## Task instructions
Reproduce verbatim the lines in the stretch from the line containing "Which range on" through the line containing "MSA.pos (count)", including both of those lines. Omit the pictures from your answer.

## Data for the task
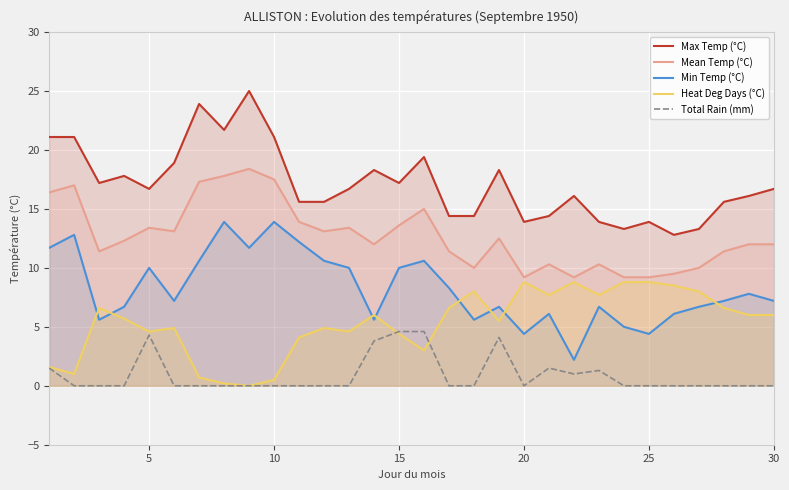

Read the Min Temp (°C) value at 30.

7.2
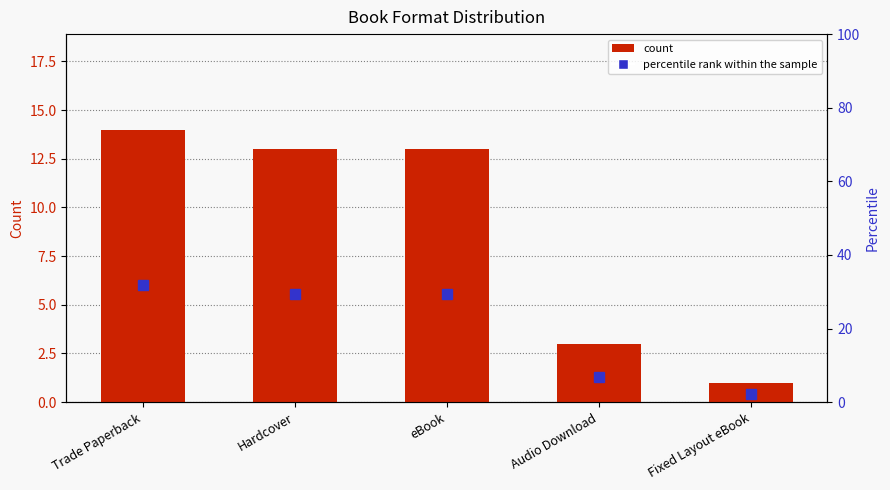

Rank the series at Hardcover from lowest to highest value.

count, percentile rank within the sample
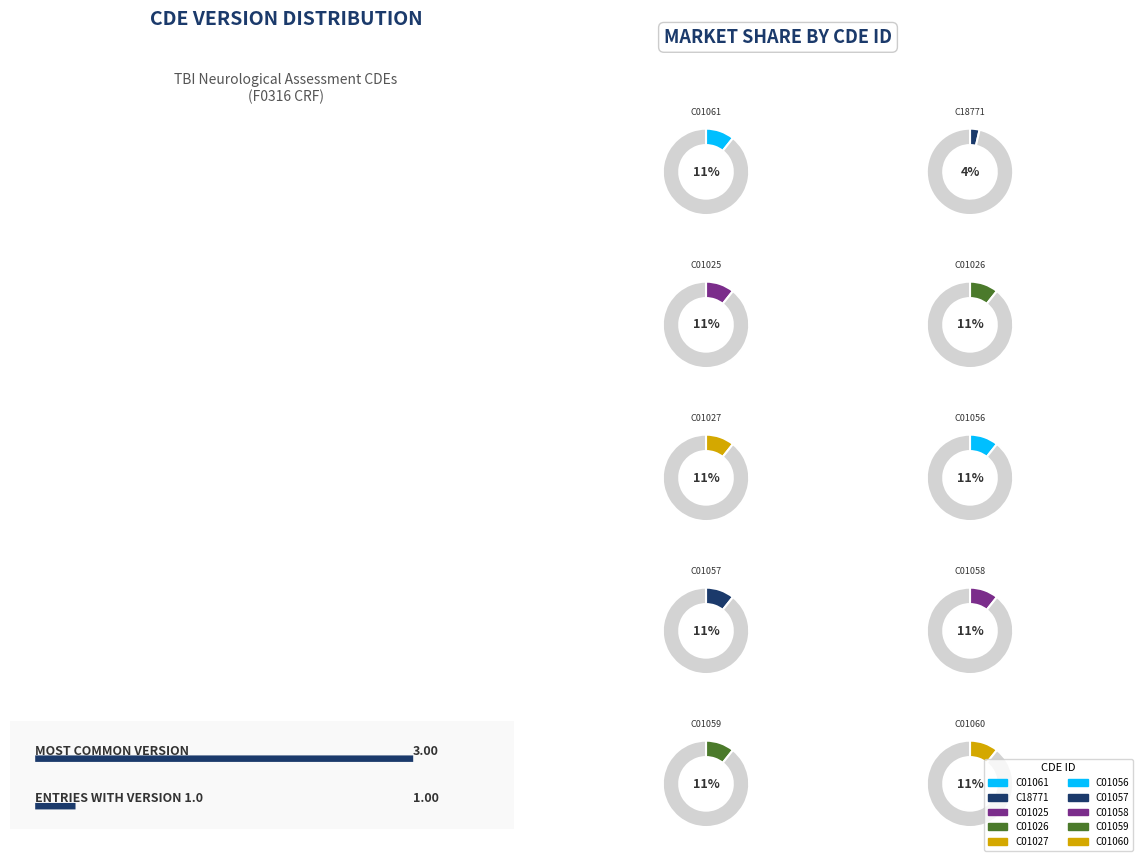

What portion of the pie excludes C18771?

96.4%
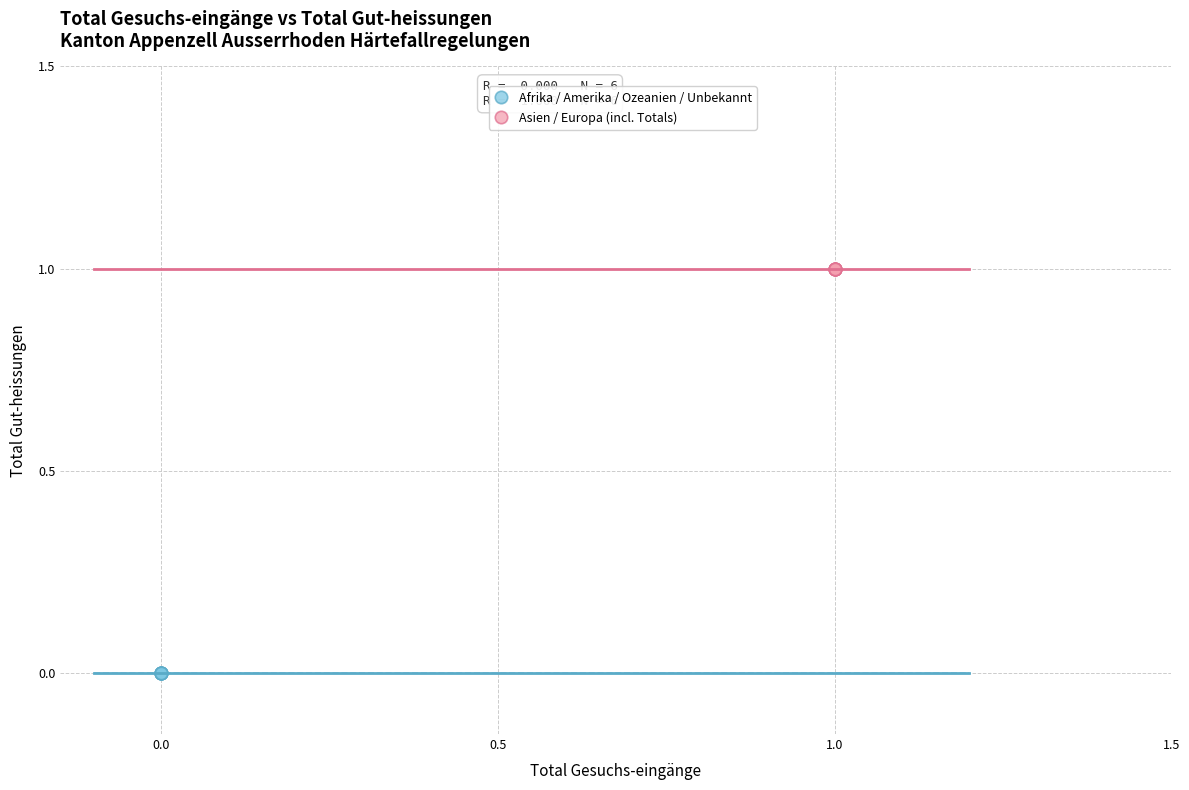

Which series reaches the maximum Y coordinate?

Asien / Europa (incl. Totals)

* * *

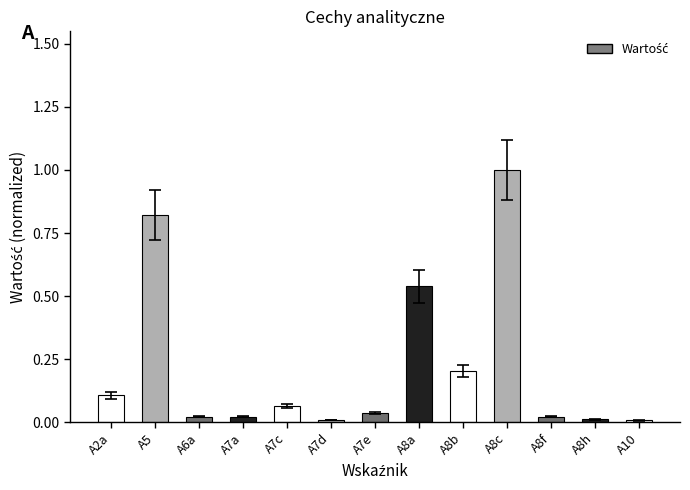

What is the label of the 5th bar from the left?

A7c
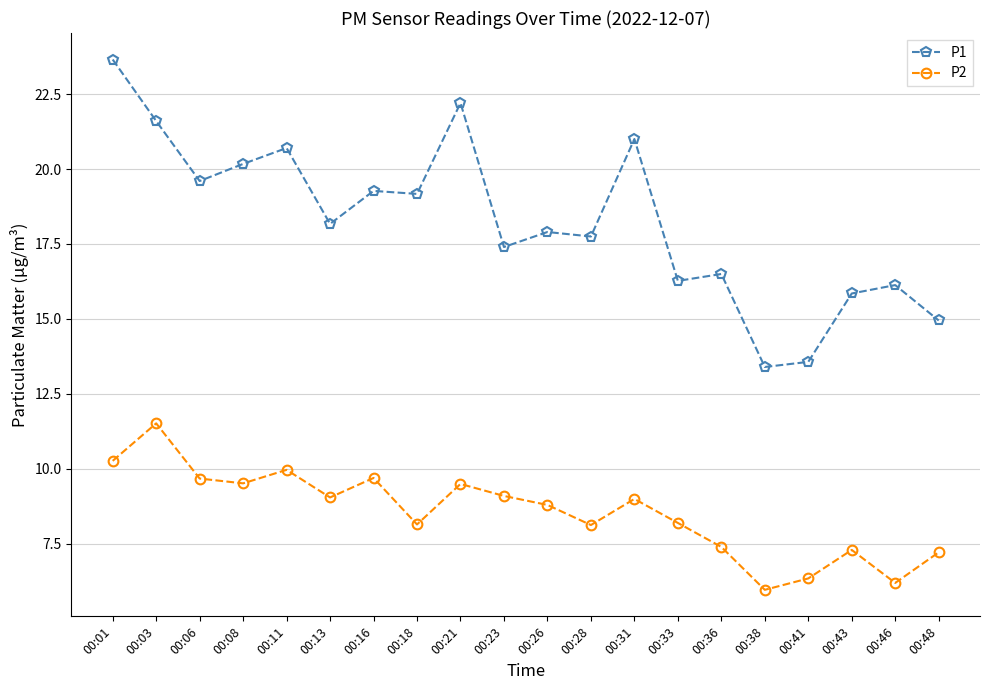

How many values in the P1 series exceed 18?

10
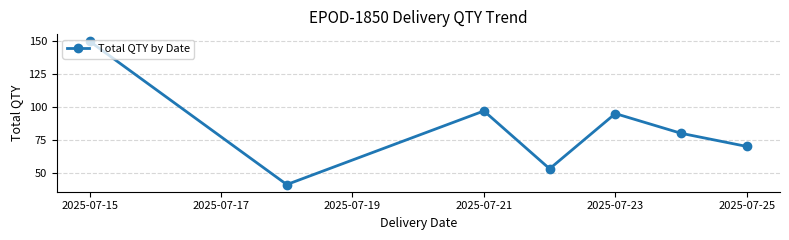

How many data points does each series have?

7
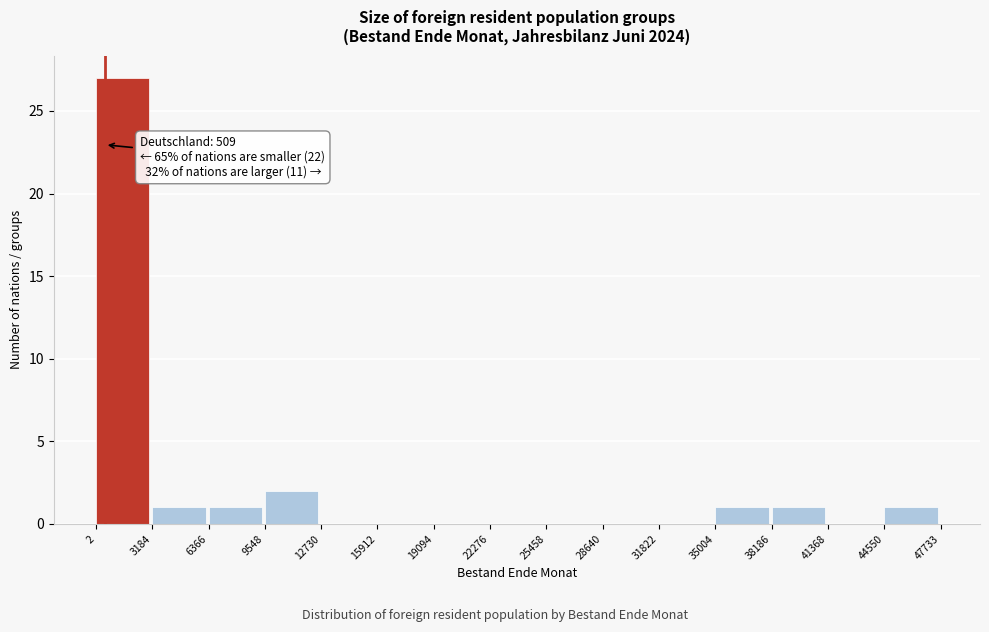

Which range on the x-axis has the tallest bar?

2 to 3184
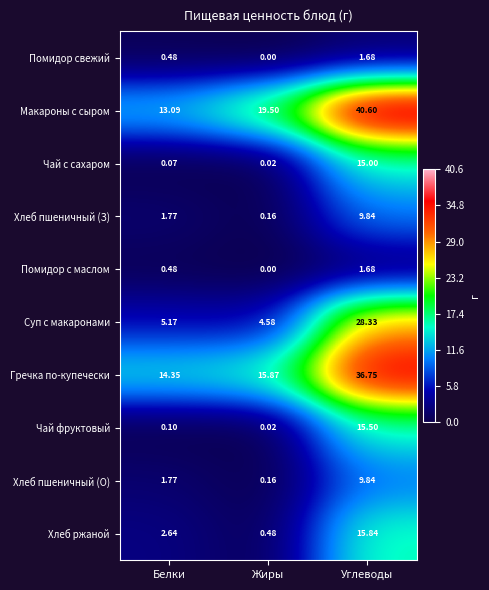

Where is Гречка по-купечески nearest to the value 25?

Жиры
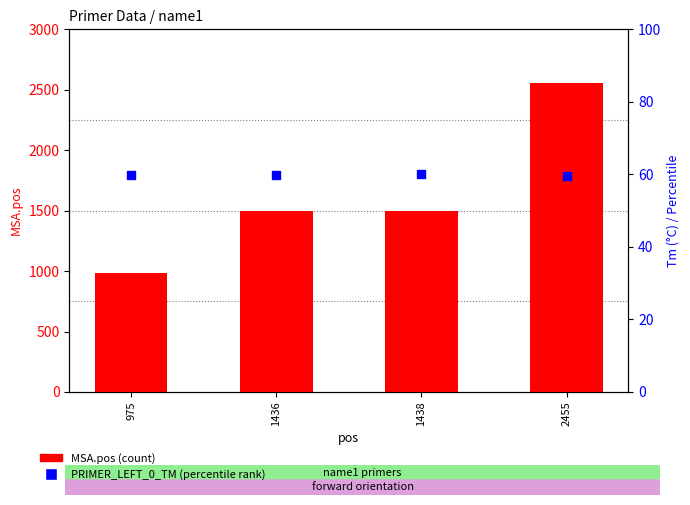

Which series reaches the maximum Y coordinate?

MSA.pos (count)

## Result of this task
Which range on the x-axis has the tallest bar?

2 to 3184

Where is Гречка по-купечески nearest to the value 25?

Жиры

Which series reaches the maximum Y coordinate?

MSA.pos (count)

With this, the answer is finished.